Address reprint requests to Dr Wada, Department of Thoracic and Cardiovascular Surgery, Hyogo College of Medicine, 1-1 Mukogawa-cho Nishinomiya, Hyogo, 663-8501, Japan
e-mail: wadatora{at}hyo-med.ac.jp
Background. Spinal cord injury is a most dreaded and unpredictable complication. In this study, based on our experimental results in dogs and early clinical results, we reviewed the incidence of paraplegia and the detection of spinal cord injury.
Methods. Eighty-two patients who underwent elective surgical repair of the descending thoracic and thoracoabdominal aorta over 17 years were subjects for this study. Sixty-two patients were male and 20 were female. Their mean age was 61.6 years (range, 17 to 81 years). Monitoring somatosensory evoked potentials (SEP) and measurement of mean distal aortic pressure and cerebrospinal fluid pressure were performed perioperatively.
Results.
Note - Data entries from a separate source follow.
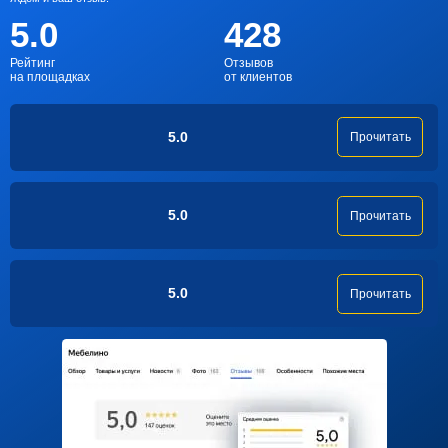
5.0
428
Рейтинг
Отзывов
на площадках
от клиентов
5.0
Прочитать
5.0
Прочитать
5.0
Прочитать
Sixty patients had no ischemic change in SEP. In 17 patients with significant ischemic changes of SEP, SEP recovered by increasing spinal cord perfusion pressure to more than 40 mm Hg. Two patients with complete loss of SEP experienced paraplegia. One patient had delayed paraplegia.
Conclusions. These results strongly suggest that SEP, mean distal aortic pressure, cerebrospinal fluid pressure should be monitored during aortic cross-clamping. Maintaining spinal cord perfusion pressure at more than 40 mm Hg by increasing mean distal aortic pressure or withdrawal of cerebrospinal fluid is valuable for preventing paraplegia.